One of the best things about the SCBWI Summer Conference was submitting a manuscript for review. Though I wasn't quite ready (are you ever?), I went ahead, pulled together 15 pages, and submitted the work. The synopsis was even rockier, but I went ahead and sent it in. And you know what? It didn't burst in to flames. It didn't bring down the ire of an editor who I had imagined would scream something like "How DARE you submit such garbage, now kneel! Kneel swine!" Ok, so maybe this veers slightly into S/M territory, but only because the whole process lends itself to that.

But what I took away, regardless of how the review had gone (I mean, how many editors are there? That's how many opinions you'll get, right), it was the idea of a deadline that got a fire going under me. Months before I was actually going to be ready, I had to turn in pages. And then for the conference, I HAD to have the entire manuscript entirely finished. That was another deadline.

Now that I have a response, and have talked the book up a little, I now have another deadline: one week to polish this and submit it to the boys at A Different Light here in LA. They read, they gave me great tips on some recent book purchases, and they said they'd read it.

conferences -specifically SCBWI

Ok,

So the Summer SCBWI conference ended yesterday and it was stellar. I made a lot of new friends, half of them published, and had good manuscript review with a New York editor. New York editor people. That's royalty. Although "manuscript" isn't really accurate because it's just 15 pages and a synopsis. But what good editor can't predict the trajectory of a novel from that, right?

It was a long, but very satisfying 4 days hanging out at talks, break-out sessions, and the bar, and all at the Hyatt Regency in Century City, a pretty swanky hotel. I paced myself, sleeping in at my loft, and then heading over whenever I got up. One afternoon I took off and went for a swim in the fabulous pool, sunning on the steps, chasing the sun across the large round disc of grass.

The things that stuck out:

- One speaker said that they themselves weren't the important contact that we'd make, but other people in the room. And it was true. The friends I made there will be people I'll stay in touch with as we rise up the publishing ladder.

- Slow down. Publishing is a slow process. It was Steven Malk at his talk on a career strategy who advised not only thinking of the long arc of a career, but of giving it enough time to happen.

- Michael Stearns of Firebrand Literary encouraged being sure of an offer on a manuscript before accepting it. This was kind of a running theme through several of the break-out talks actually. If an offer comes in, it doesn't mean it's the right offer. It might be another six months or a year before you get the right editor/money/agent/house that you're looking for.

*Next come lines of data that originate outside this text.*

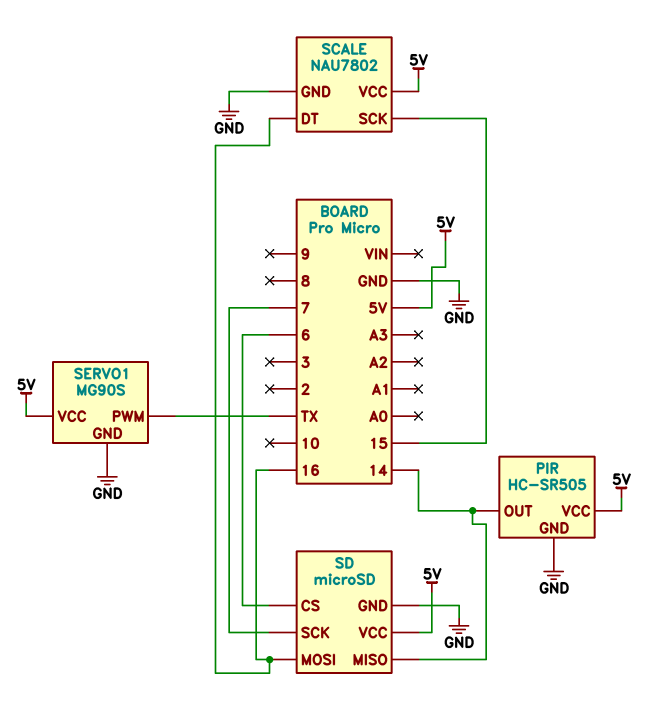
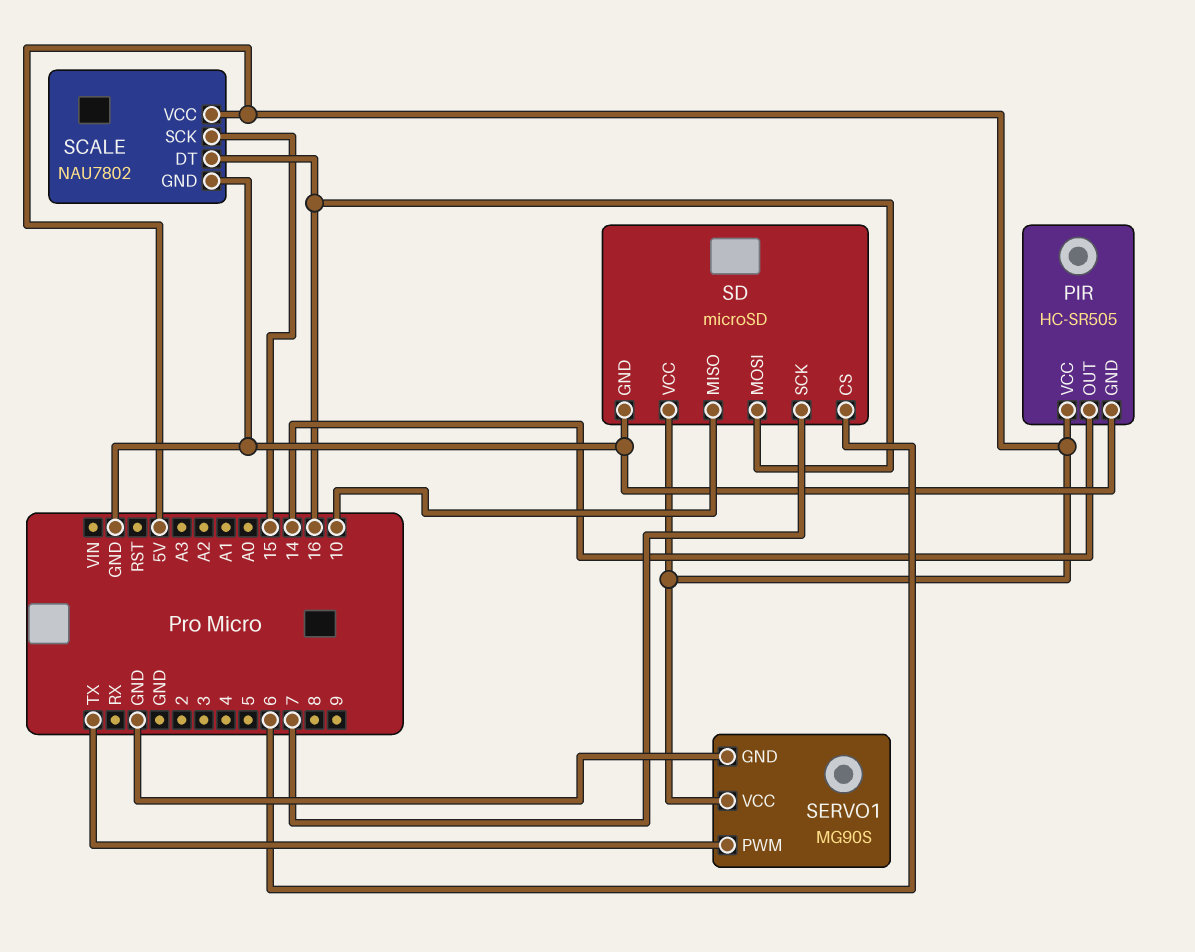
SD pin MISO: 14 -> 10

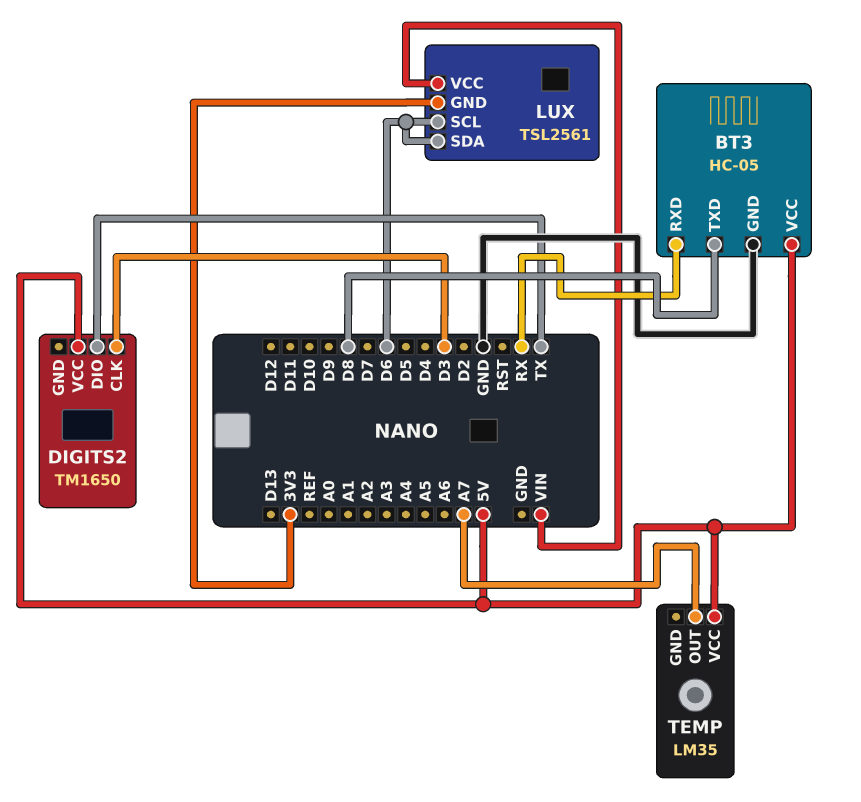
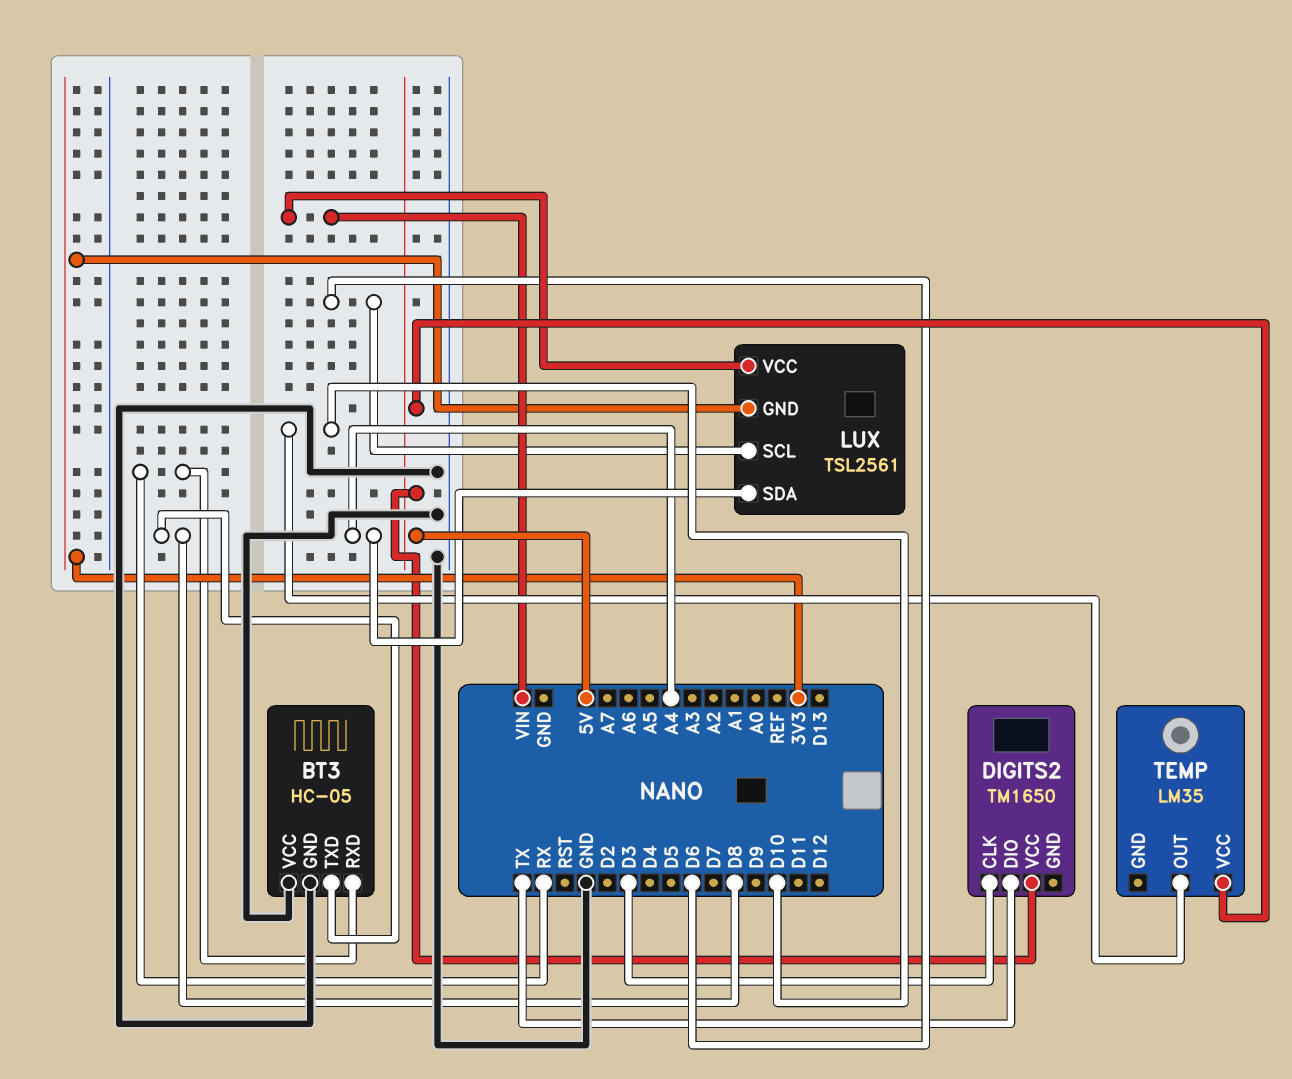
BT3 pin VCC: 5V -> GND
LUX pin SDA: D6 -> A4
TEMP pin OUT: A7 -> D10

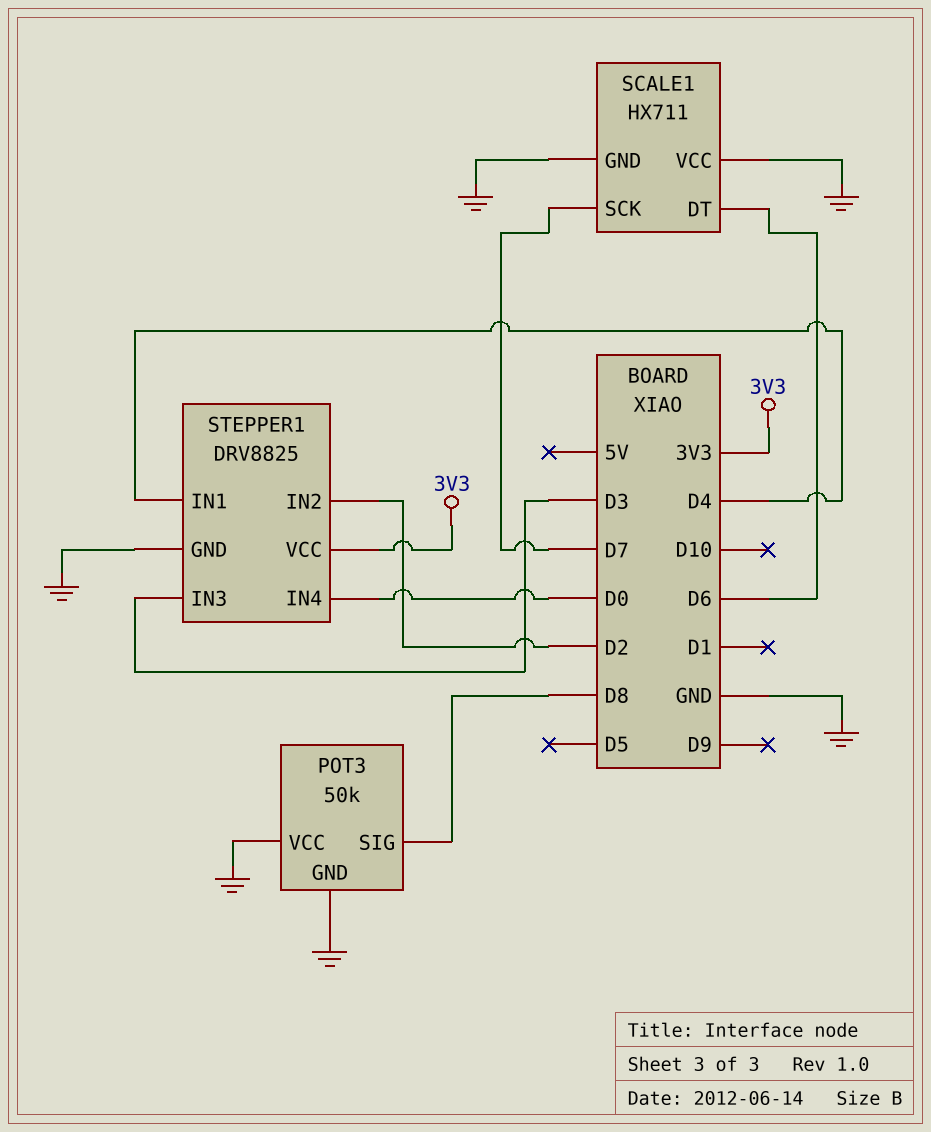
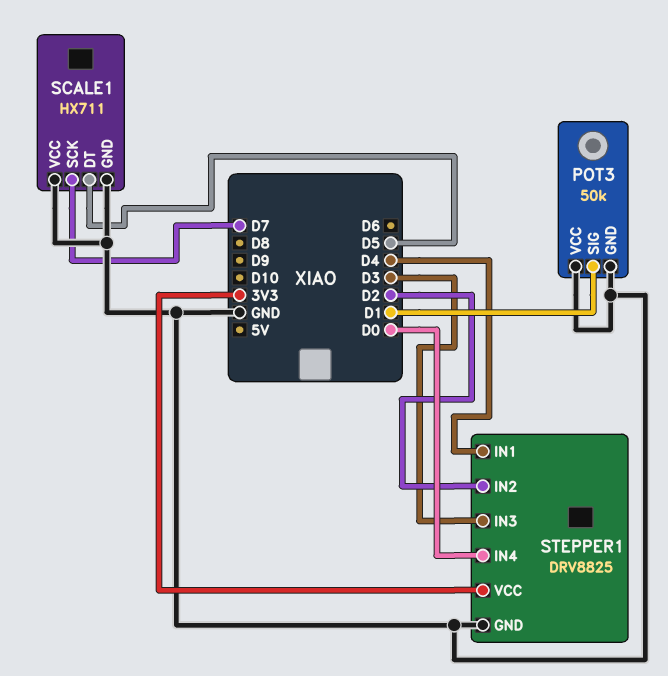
POT3 pin SIG: D8 -> D1
SCALE1 pin DT: D6 -> D5

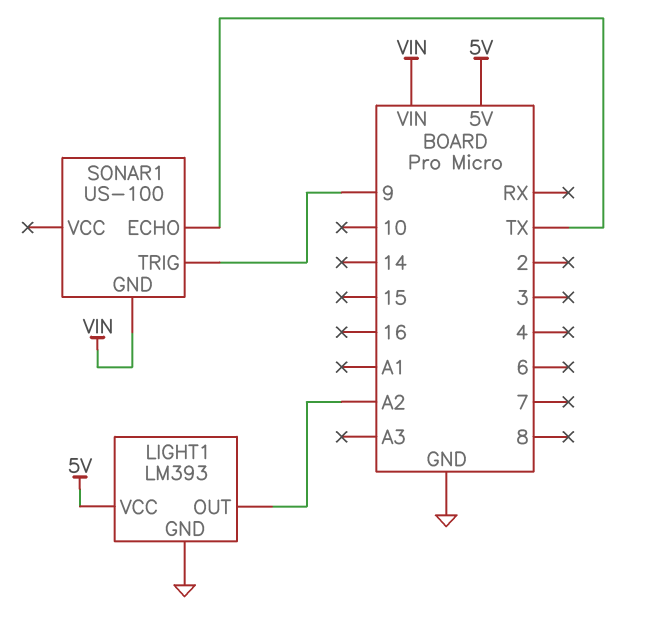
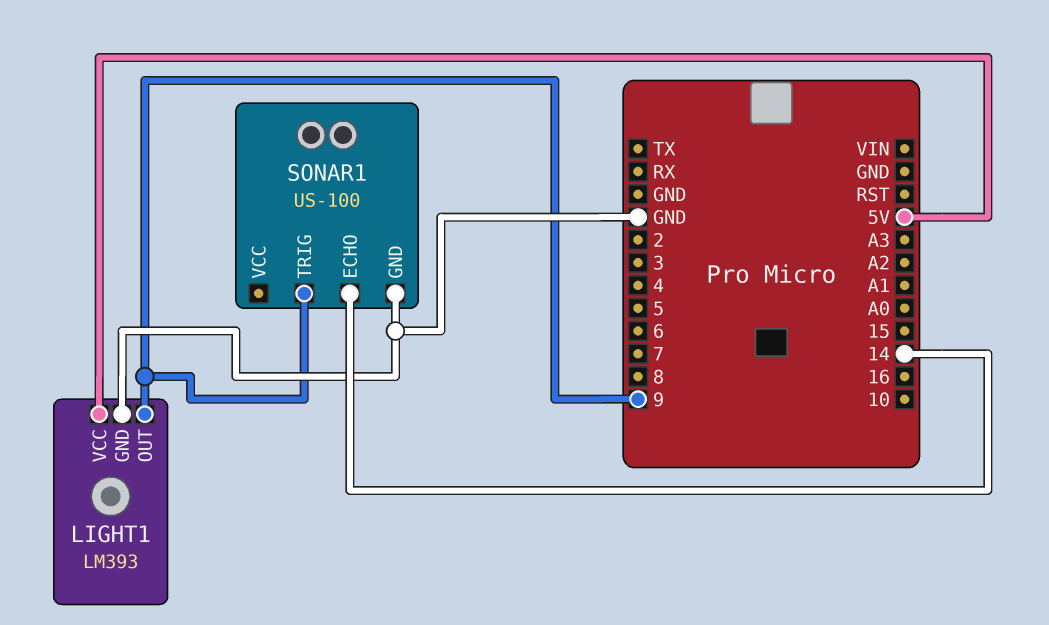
LIGHT1 pin OUT: A2 -> 9
SONAR1 pin ECHO: TX -> 14
SONAR1 pin GND: VIN -> GND

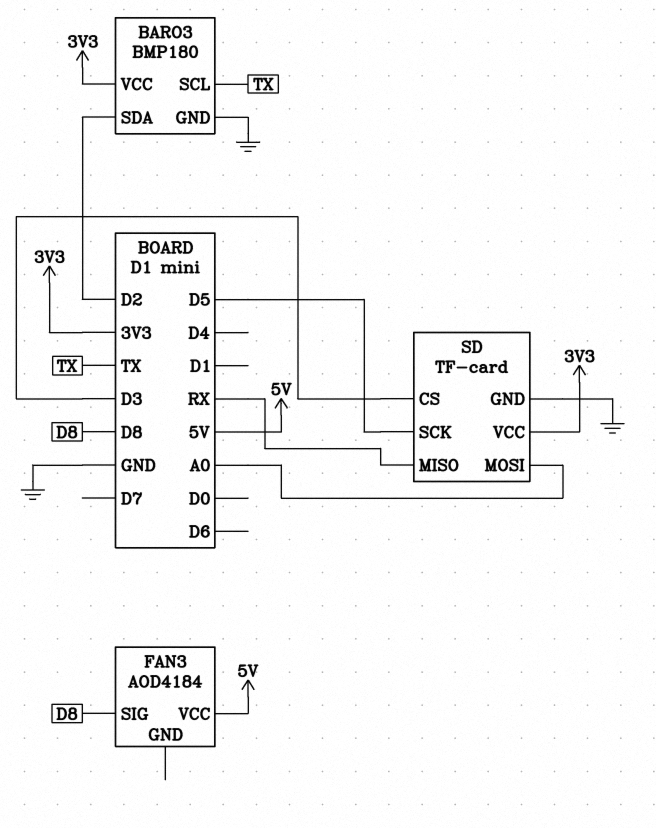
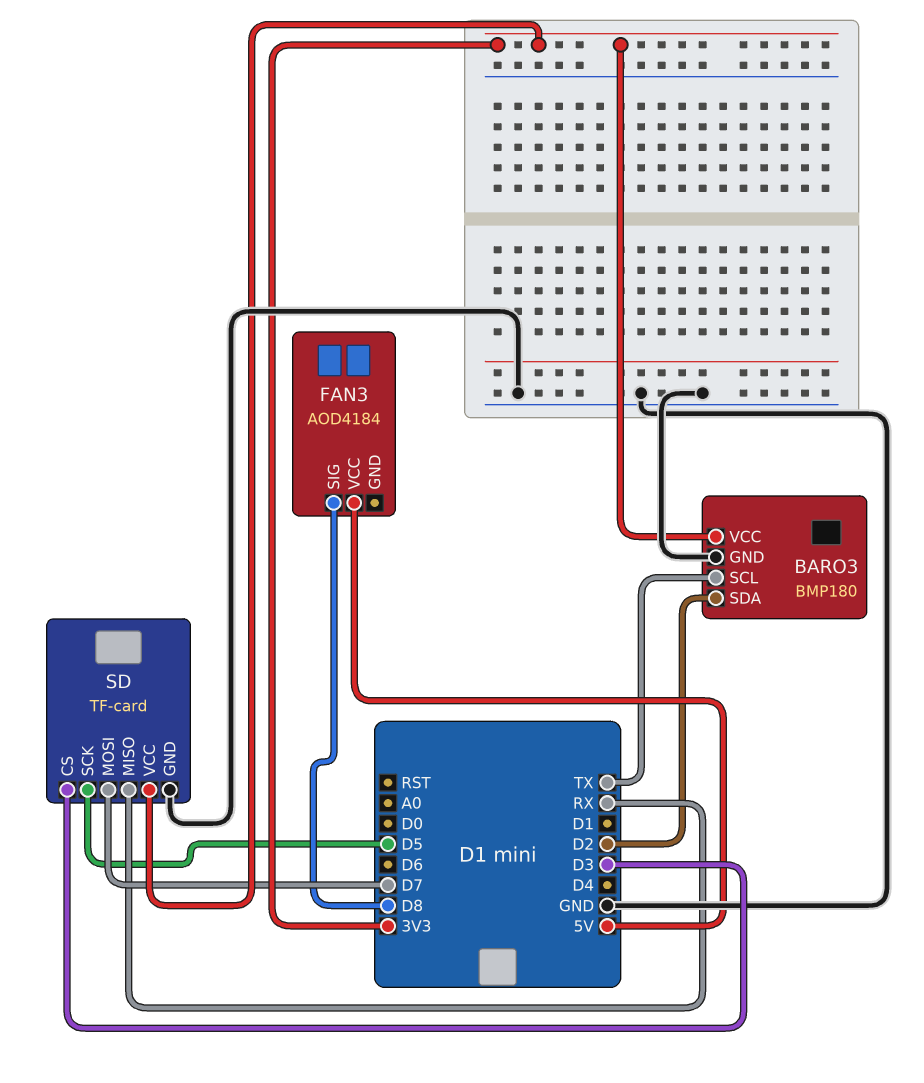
SD pin MOSI: A0 -> D7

- The keynote speakers like Susan Patron and Sara Pennypacker reminded me that there is great heart in great writing. Sara's speech literally brought me to tears, inspiring me to create something new out of the ashes of something that is dying.

- Lisa Yee's talk on revision was so inspiring, hearing that "Millicent Ming: Girl Genius" took six years and three completely different versions to be successful.

I ran into a few agents/editors in passing, and there was that awkward stalker/victim dance you have to do at conferences. They seem to hold magical keys to the universe of publishing, while you may hold a magical manuscript. But they were all gracious and willing to take a question or two. Each answer illuminated a path or gave a direct answer.

After my editorial review by Mark McVeigh, I'm still not sure if my gay boy-detectives book needs to be fully pulled out of YA or not. Mark was sure, and I feel kind of silly doubting someone with such impeccbable credentials. But after looking at some of the hard-hitting YA books, I can't imagine that I'm squarely in the adult category either. I heard that Firebrand has an expanded list of YA/adult crossover, that Laura Rennert has taken on some properties that straddle both, and that another house (as yet no word on the name) has a list that ranges specifically for cross-over at 18-36. The best advice I got was to just write the best book, get the best agent, send it to the best editor, and then work with them to place it where it fits best.

Well I've got notes to type up, pics to put on the web, and reading, writing, and research to do.